On the mining front, industrial production in nonmetal products fell from about 19% y/y in February 2011 to about 16% this year, while ferrous metals smelting and pressing rose from about 7.5% to about 10 %.

While Absa Investments predicted that South Africa’s gross domestic product (GDP) would grow by 2.7% in 2012 and 3.6% in 2013, it warned of a “mild” recession in the European area that could stretch over the next two or three quarters before picking up in the latter part of the year.

Pheiffer said the UK, US and European Union were nearing the end to their monetary policy easing, but that Japan could be going against this trend. “We expect further monetary policy easing in Japan on the back of expectations that inflation will undershoot the Bank of Japan’s 1% inflation goal,” he noted, while adding that Absa Investments expected the yen to depreciate over the next year and provide extra stimulus for the manufacturing and construction sectors.

Developed economies would grow at a faster pace of 1.5% in 2012, compared with 1.3% in 2011, the group forecast, while developing economies would be growing at a slower pace of 5.7%, down from 6.4% last year.
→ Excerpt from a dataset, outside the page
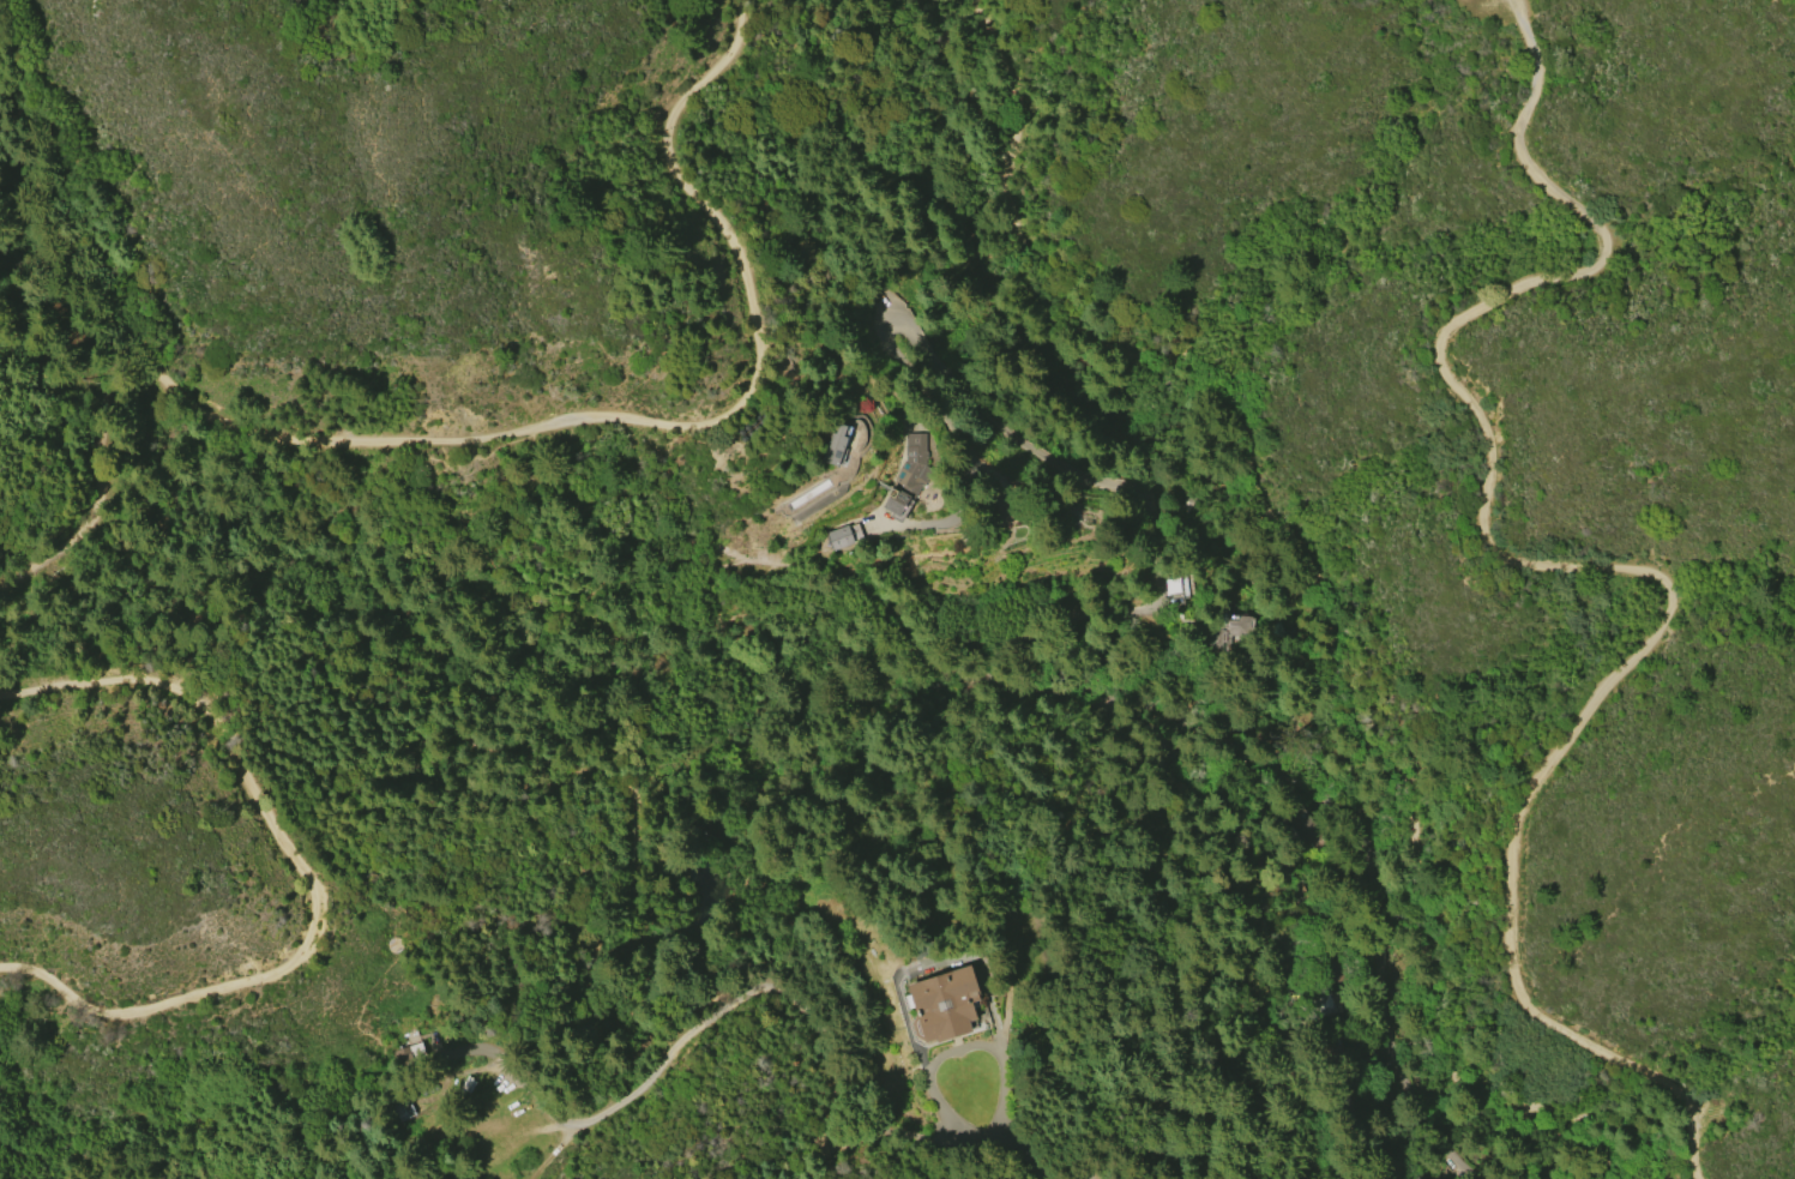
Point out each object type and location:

The investment group was predicting a global consumer price inflation rate of 3.2% in 2012 and in 2013, while inflation was expected to reach 6.4% in 2012 in South Africa, before easing back to 5.7% in 2013. “But if energy prices do not continue to rise, we could see a moderation in inflation,” Pheiffer commented.

EQUITY OUTLOOK

Absa Investments investment analyst Chris Gilmour said that although retail sales growth appeared to have run out of steam, optimism should return in light of the expectation of interest rates remaining low.
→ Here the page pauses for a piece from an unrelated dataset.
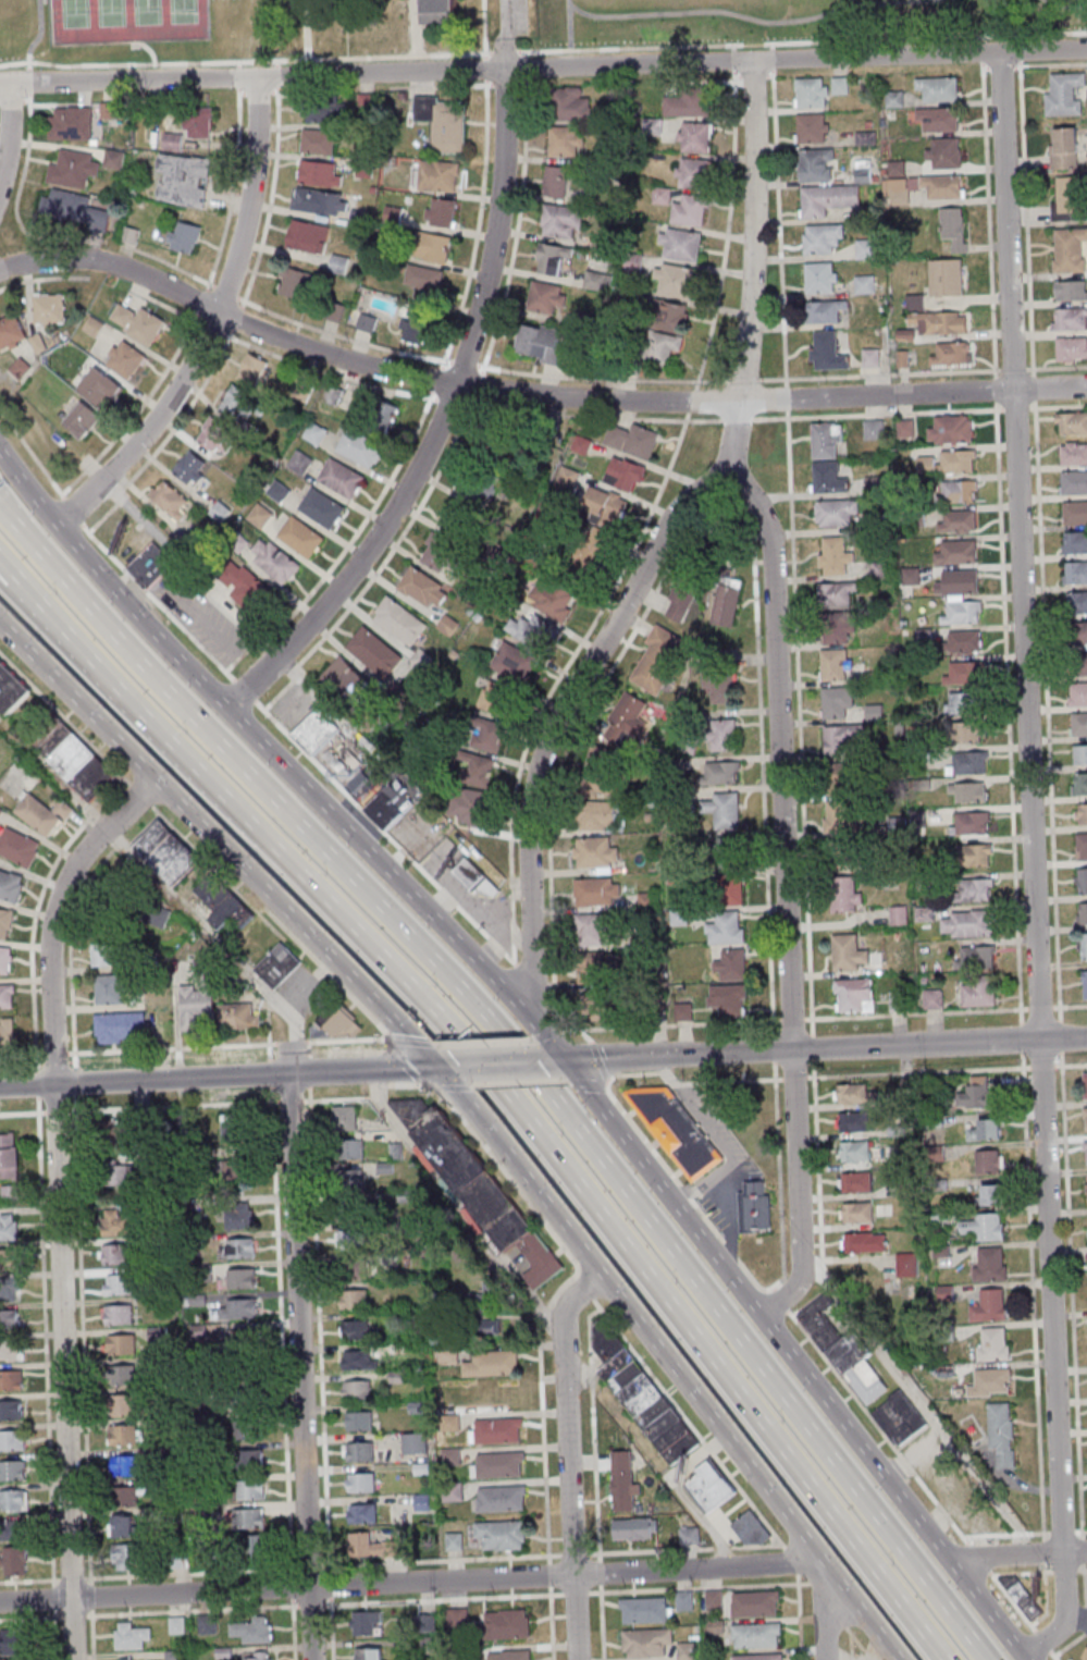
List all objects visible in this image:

It was a mixed picture in the retail sector, with some food traders becoming “pricey”.

Gilmour said construction was expected to be in the doldrums for the next two years, but that President Jacob Zuma’s infrastructure-focused State of the Nation address could bring some hope. “We can restructure our view on our outlook for infrastructure in South Africa if we can get tangible evidence that the allocated R800-million will be spent in the near future,” he sated.

In terms of commodities, he added that resources stocks were currently at attractive levels, despite falling commodity prices. “We remain bullish about commodity stocks. The Chinese and Indian economies are still growing rapidly even though not as rapidly as in the past.”

But platinum stocks looked pricey and high-risk. “We are concerned about huge cost inputs and other factors associated with buying platinum mines,” Gilmour said.